Filter the entries for lines with the word "tout".

[Information given — start]

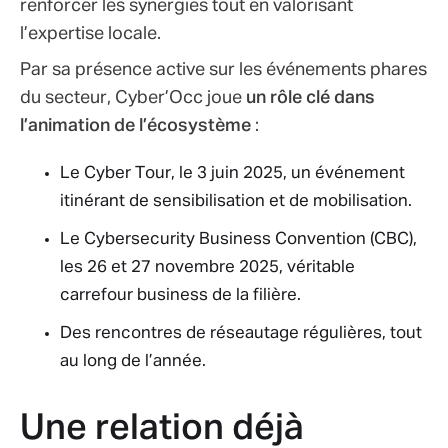
renforcer les synergies tout en valorisant
l’expertise locale.
Par sa présence active sur les événements phares
du secteur, Cyber’Occ joue
un rôle clé dans
l’animation de l’écosystème
:
Le Cyber Tour, le 3 juin 2025, un événement
itinérant de sensibilisation et de mobilisation.
Le Cybersecurity Business Convention (CBC),
les 26 et 27 novembre 2025, véritable
carrefour business de la filière.
Des rencontres de réseautage régulières, tout
au long de l’année.
Une relation déjà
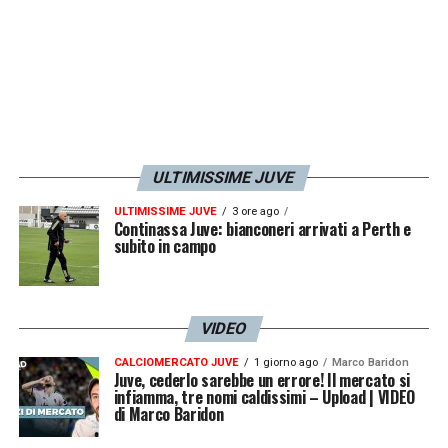
ULTIMISSIME JUVE
ULTIMISSIME JUVE
3 ore ago
Continassa Juve: bianconeri arrivati a Perth e
subito in campo
VIDEO
CALCIOMERCATO JUVE
1 giorno ago
Marco Baridon
Juve, cederlo sarebbe un errore! Il mercato si
infiamma, tre nomi caldissimi – Upload | VIDEO
di Marco Baridon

[Information given — finish]

▶ [Written solution]:
renforcer les synergies tout en valorisant
Des rencontres de réseautage régulières, tout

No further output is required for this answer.